= Orbital inclination change =

Spaceflight maneuver

Orbital inclination change is an orbital maneuver aimed at changing the inclination of an orbiting body's orbit. This maneuver is also known as an orbital plane change as the plane of the orbit is tipped. This maneuver requires a change in the orbital velocity vector (delta-v) at the orbital nodes (i.e. the point where the initial and desired orbits intersect, the line of orbital nodes is defined by the intersection of the two orbital planes).

In general, inclination changes can take a very large amount of delta-v to perform, and most mission planners try to avoid them whenever possible to conserve fuel. This is typically achieved by launching a spacecraft directly into the desired inclination, or as close to it as possible so as to minimize any inclination change required over the duration of the spacecraft life. Planetary flybys are the most efficient way to achieve large inclination changes, but they are only effective for interplanetary missions.

== Efficiency ==
The simplest way to perform a plane change is to perform a burn around one of the two crossing points of the initial and final planes. The delta-v required is the vector change in velocity between the two planes at that point.

However, maximum efficiency of inclination changes are achieved at apoapsis, (or apogee), where orbital velocity $v$ is the lowest. In some cases, it can require less total delta-v to raise the satellite into a higher orbit, change the orbit plane at the higher apogee, and then lower the satellite to its original altitude.

For the most efficient example mentioned above, targeting an inclination at apoapsis also changes the argument of periapsis. However, targeting in this manner limits the mission designer to changing the plane only along the line of apsides.

For Hohmann transfer orbits, the initial orbit and the final orbit are 180 degrees apart. Because the transfer orbital plane has to include the central body, such as the Sun, and the initial and final nodes, this can require two 90 degree plane changes to reach and leave the transfer plane. In such cases it is often more efficient to use a broken plane maneuver where an additional burn is done so that plane change only occurs at the intersection of the initial and final orbital planes, rather than at the ends.

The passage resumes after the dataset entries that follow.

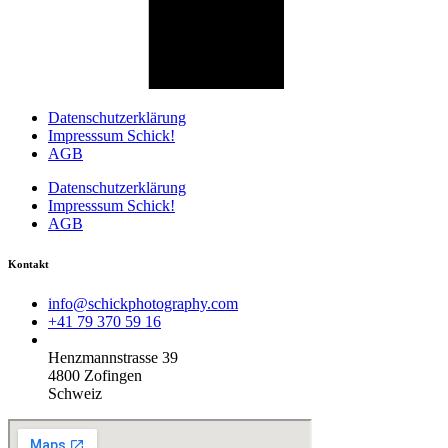
Datenschutzerklärung
Impresssum Schick!
AGB
Datenschutzerklärung
Impresssum Schick!
AGB
Kontakt
info@schickphotography.com
+41 79 370 59 16
Henzmannstrasse 39
4800 Zofingen
Schweiz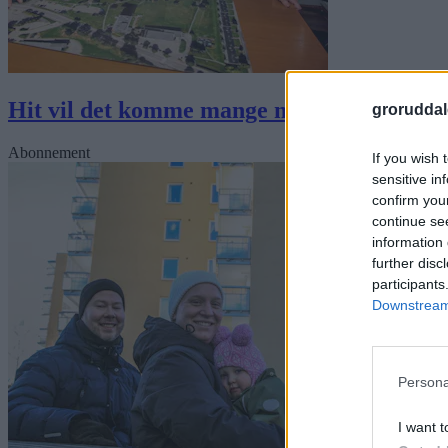
Hit vil det komme mange nyetablerte som vi
groruddal
Abonnement
If you wish 
sensitive in
confirm you
continue se
information 
further disc
participants
Downstream 
Persona
I want t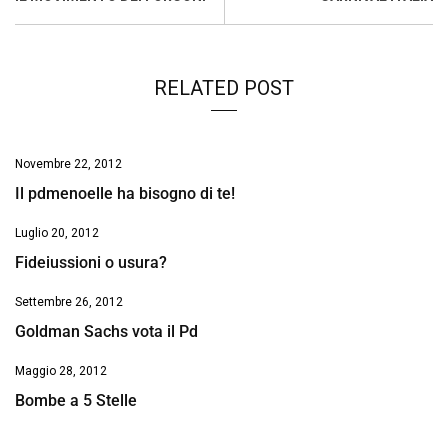
o
p
I
s
n
k
p
n
k
RELATED POST
Novembre 22, 2012
Il pdmenoelle ha bisogno di te!
Luglio 20, 2012
Fideiussioni o usura?
Settembre 26, 2012
Goldman Sachs vota il Pd
Maggio 28, 2012
Bombe a 5 Stelle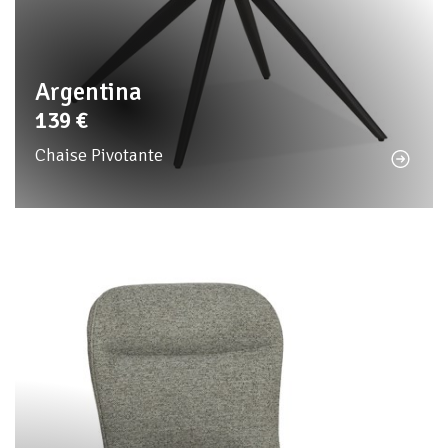
Argentina
139
€
Chaise Pivotante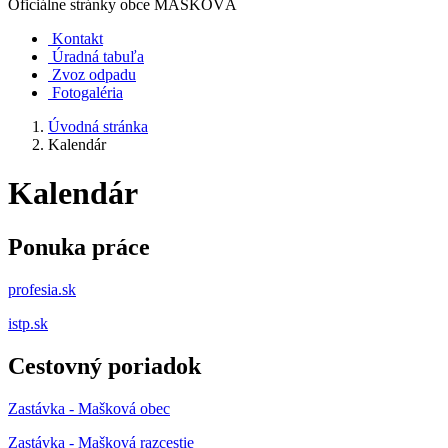
Oficiálne stránky obce
MAŠKOVÁ
Kontakt
Úradná tabuľa
Zvoz odpadu
Fotogaléria
Úvodná stránka
Kalendár
Kalendár
Ponuka práce
profesia.sk
istp.sk
Cestovný poriadok
Zastávka - Mašková obec
Zastávka - Mašková razcestie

== Inclination entangled with other orbital elements ==
An important subtlety of performing an inclination change is that Keplerian orbital inclination is defined by the angle between ecliptic North and the vector normal to the orbit plane, (i.e. the angular momentum vector). This means that inclination is always positive and is entangled with other orbital elements primarily the argument of periapsis which is in turn connected to the longitude of the ascending node. This can result in two very different orbits with precisely the same inclination.

== Calculation ==
In a pure inclination change, only the inclination of the orbit is changed while all other orbital characteristics (radius, shape, etc.) remains the same as before. Delta-v ($\Delta v_i$) required for an inclination change ($\Delta i$) can be calculated as follows:
$$\Delta v_i = {2\sin(\frac{\Delta{i}}{2})(1+e\cos(f))na \over {\sqrt{1-e^2}\cos(\omega+f)}}$$
where:
- $e\,$ is the orbital eccentricity
- $\omega\,$ is the argument of periapsis
- $f\,$ is the true anomaly
- $n\,$ is the mean motion
- $a\,$ is the semi-major axis

For more complicated maneuvers which may involve a combination of change in inclination and orbital radius, the delta-v is the vector difference between the velocity vectors of the initial orbit and the desired orbit at the transfer point. These types of combined maneuvers are commonplace, as it is more efficient to perform multiple orbital maneuvers at the same time if these maneuvers have to be done at the same location.

According to the law of cosines, the minimum Delta-v ($\Delta{v}\,$) required for any such combined maneuver can be calculated with the following equation
$$\Delta v = \sqrt{V_1^2 + V_2^2 - 2 V_1 V_2 cos(\Delta i)}$$

Here $V_1$ and $V_2$ are the initial and target velocities.

== Circular orbit inclination change ==

Where both orbits are circular (i.e. $e = 0$) and have the same radius the Delta-v ($\Delta v_i$) required for an inclination change ($\Delta i$) can be calculated using:
$$\Delta v_i = {2v\, \sin \left(\frac{\Delta{i}}{2} \right)}$$
where $v$ is the orbital velocity and has the same units as $\Delta v_i$.

== Other ways to change inclination ==
Some other ways to change inclination that do not require burning propellant (or help reduce the amount of propellant required) include
- aerodynamic lift (for bodies within an atmosphere, such as the Earth)
- solar sails

Transits of other bodies such as the Moon can also be done.

None of these methods will change the delta-V required, they are simply alternate means of achieving the same end result and, ideally, will reduce propellant usage.